◆ Instruction a
In the car review extract below, what make of tyres helps the GT feel planted?

◆ Page extract

==================================================

Perhaps the most pleasant surprise, though, is how smartly it steers and handles.

Unlike every other Kia small car sold in Oz, the Slovak sidesteps the cheaper space-saving torsion beam rear end for a more complex multi-link suspension set-up – just like the Ford Focus and VW Golf.

It also has quicker (electric) steering, stiffer springs, improved dampers, thicker rear anti-roll bar and bigger four-wheel disc brakes.

The result is weighty and responsive steering, though more feedback and less rack rattle would be welcome.

Aided by tenacious Michelin tyres, the GT feels planted, reactive and controlled, but the ESC can interfere too early, the ride deteriorates markedly when surfaces become bumpy, and the level of road-noise intrusion over some bitumen is as bad as most German cars.

==================================================

Records in a dataset:
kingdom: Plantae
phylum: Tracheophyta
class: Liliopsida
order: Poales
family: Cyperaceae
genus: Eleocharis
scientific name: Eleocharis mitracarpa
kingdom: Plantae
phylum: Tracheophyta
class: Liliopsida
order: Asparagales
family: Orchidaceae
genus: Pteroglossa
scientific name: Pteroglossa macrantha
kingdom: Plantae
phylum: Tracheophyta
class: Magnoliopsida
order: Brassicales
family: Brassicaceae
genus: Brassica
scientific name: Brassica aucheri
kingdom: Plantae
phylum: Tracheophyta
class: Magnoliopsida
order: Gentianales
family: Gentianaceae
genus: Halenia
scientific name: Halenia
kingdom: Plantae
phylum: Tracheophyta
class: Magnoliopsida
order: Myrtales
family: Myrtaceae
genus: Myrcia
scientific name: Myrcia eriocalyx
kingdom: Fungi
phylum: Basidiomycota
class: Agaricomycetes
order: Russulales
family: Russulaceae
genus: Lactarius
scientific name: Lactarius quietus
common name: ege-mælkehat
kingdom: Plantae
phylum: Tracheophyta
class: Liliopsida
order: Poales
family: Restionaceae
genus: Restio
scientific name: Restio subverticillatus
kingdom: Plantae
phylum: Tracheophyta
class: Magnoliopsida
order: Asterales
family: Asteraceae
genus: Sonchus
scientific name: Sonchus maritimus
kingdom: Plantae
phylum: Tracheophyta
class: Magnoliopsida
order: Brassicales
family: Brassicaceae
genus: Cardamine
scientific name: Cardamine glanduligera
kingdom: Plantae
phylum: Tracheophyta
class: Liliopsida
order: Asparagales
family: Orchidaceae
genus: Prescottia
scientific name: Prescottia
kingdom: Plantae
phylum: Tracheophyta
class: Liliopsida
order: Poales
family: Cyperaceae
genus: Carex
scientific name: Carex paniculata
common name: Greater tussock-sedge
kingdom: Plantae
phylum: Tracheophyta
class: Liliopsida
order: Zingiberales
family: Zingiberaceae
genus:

==================================================

◆ Instruction b
Please rewrite the listing from the line with "genus: Sonchus" up to and including the last line of the listing, substituting "division" for "phylum" and leaving everything else unchanged.

◆ Exercise response a
Michelin tyres.

◆ Exercise response b
genus: Sonchus
scientific name: Sonchus maritimus
kingdom: Plantae
division: Tracheophyta
class: Magnoliopsida
order: Brassicales
family: Brassicaceae
genus: Cardamine
scientific name: Cardamine glanduligera
kingdom: Plantae
division: Tracheophyta
class: Liliopsida
order: Asparagales
family: Orchidaceae
genus: Prescottia
scientific name: Prescottia
kingdom: Plantae
division: Tracheophyta
class: Liliopsida
order: Poales
family: Cyperaceae
genus: Carex
scientific name: Carex paniculata
common name: Greater tussock-sedge
kingdom: Plantae
division: Tracheophyta
class: Liliopsida
order: Zingiberales
family: Zingiberaceae
genus:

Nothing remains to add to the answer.